5. A measure to prevent cities from losing revenue from franchise fees as a result of the PUC's approval of direct access plans. See pp. 54-55 of the order.

  1. If PGE, which pays franchise fees based on the gross revenues it receives for providing and distributing energy, begins to do no more than distribute energy to some or all of its customers, then PGE’s gross revenues will drop and so will the franchise fees PGE pays to the cities. The legislation is designed to create a franchise fee structure that will allow cities a reasonable opportunity to avoid being harmed due to restructuring.
  2. If the Legislative Assembly is interested in protecting the cities, the PUC recommends legislation that replaces the gross revenues approach with one based on the amount of energy delivered by the local electric utility. The change would be designed to allow cities to collect roughly the same levels of revenue they now recover.

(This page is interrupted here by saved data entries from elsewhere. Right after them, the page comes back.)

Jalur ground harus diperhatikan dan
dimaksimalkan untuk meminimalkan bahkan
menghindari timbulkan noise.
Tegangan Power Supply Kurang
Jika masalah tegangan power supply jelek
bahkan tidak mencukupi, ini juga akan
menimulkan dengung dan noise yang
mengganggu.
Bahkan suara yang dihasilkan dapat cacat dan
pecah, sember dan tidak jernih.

6. The legislature may wish to consider adopting a policy regarding transition cost recovery. (See discussion of this topic at pp. 34-46 of the order.) If so, the policy expression in the statute could range from specific provisions allowing all or a specified portion of transition costs in rates to general policy guidelines as to what the Commission should consider in placing transition costs in rates.

Note: The Commission discussed on pp. 22-23 of the order a proposal by PGE that a "Hydro Trust" be created to purchase the company’s hydroelectric assets. PGE notes that legislation would be necessary to create the Trust. The Commission expressed interest in the concept but declined to endorse it at this time.